# [Extract to read]
──────────
British railwayman and soldier (1884–1969)

Major General Gilbert Savil Szlumper, (18 April 1884 – 19 July 1969) was a British railwayman, and the penultimate general manager of the Southern Railway. He served as secretary of the Railway Executive Committee in World War I and left the Southern Railway for war service again in 1939, serving in a number of senior transport positions in various government departments.

==Early life and LSWR==
Gilbert Szlumper was born at Kew, London, on 18 April 1884, the son of Alfred W. Szlumper, later chief engineer of the London and South Western Railway (LSWR). He was educated at King's College School, Wimbledon, and studied engineering for two years at King's College London and three years under the LSWR's chief engineer, John Wykeham Jacomb-Hood. He then acted as resident engineer on a number of projects, including the LSWR electrification programme. In February 1914 he was appointed assistant to the LSWR's general manager, Herbert Walker.

==Military career==
On 1 December 1908 Gilbert Szlumper was commissioned into the part-time Territorial Force (TF) as a Second lieutenant in the Chatham Electric Light Company of the Kent Fortress Royal Engineers. He was promoted to Lieutenant on 1 April 1910 and on 17 December that year he transferred to the Eastleigh-based No 3 (Works) Company of the Hampshire Fortress Royal Engineers after the LSWR appointed him assistant divisional engineer at Eastleigh Works. He was serving with this unit on the outbreak of World War I, but was seconded as a railway transport officer, graded as a Staff Captain, with effect from 31 July 1914, helping to oversee the despatch of the British Expeditionary Force to France from the LSWR's Southampton Docks. Walker (later Sir Herbert Walker) was acting chairman of the Railway Executive Committee, tasked with organising Britain's railways for the war effort and Szlumper was secretary to this committee throughout the war. On 1 January 1916 Szlumper was promoted to Major in the Engineer and Railway Staff Corps (ERSC), an officer-only TF unit of the Royal Engineers in which his father and Sir Herbert Walker had both served before the war.
──────────
Extracted records
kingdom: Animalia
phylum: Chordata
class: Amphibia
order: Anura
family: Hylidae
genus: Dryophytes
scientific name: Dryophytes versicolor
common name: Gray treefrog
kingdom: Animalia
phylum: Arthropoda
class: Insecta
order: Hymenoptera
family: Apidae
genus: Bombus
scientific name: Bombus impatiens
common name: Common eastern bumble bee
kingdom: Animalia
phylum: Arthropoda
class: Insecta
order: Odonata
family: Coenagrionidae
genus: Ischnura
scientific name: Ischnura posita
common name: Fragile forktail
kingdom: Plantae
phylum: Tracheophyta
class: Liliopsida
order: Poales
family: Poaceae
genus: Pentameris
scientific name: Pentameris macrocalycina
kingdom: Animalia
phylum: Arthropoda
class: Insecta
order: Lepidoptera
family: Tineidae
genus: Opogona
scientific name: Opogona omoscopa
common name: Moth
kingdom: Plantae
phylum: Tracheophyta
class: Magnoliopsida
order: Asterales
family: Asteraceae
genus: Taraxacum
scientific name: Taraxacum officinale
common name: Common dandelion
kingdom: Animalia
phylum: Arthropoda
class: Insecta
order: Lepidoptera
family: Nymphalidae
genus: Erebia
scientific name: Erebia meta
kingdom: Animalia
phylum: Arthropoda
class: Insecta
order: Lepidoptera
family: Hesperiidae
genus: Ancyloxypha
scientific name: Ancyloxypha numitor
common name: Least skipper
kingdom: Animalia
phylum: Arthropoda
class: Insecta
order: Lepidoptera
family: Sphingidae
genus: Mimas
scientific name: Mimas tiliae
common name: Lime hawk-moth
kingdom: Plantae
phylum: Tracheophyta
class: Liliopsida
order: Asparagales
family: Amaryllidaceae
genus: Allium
──────────
# [Task A]
Check each statement against the Szlumper passage, answering yes or no and quoting the words of the passage that decide it: (i) Szlumper was born at Kew on 18 April 1884; (ii) he was the last general manager of the Southern Railway; (iii) he was promoted to Lieutenant on 1 April 1910.
# [Task B]
Rewrite the Szlumper passage, starting with "British railwayman and" and going on through "various government departments.", changing "penultimate" to "second-to-last".

# [Full solution A]
(i) Yes: "Gilbert Szlumper was born at Kew, London, on 18 April 1884"
(ii) No: "the penultimate general manager of the Southern Railway"
(iii) Yes: "He was promoted to Lieutenant on 1 April 1910"

# [Full solution B]
British railwayman and soldier (1884–1969)

Major General Gilbert Savil Szlumper, (18 April 1884 – 19 July 1969) was a British railwayman, and the second-to-last general manager of the Southern Railway. He served as secretary of the Railway Executive Committee in World War I and left the Southern Railway for war service again in 1939, serving in a number of senior transport positions in various government departments.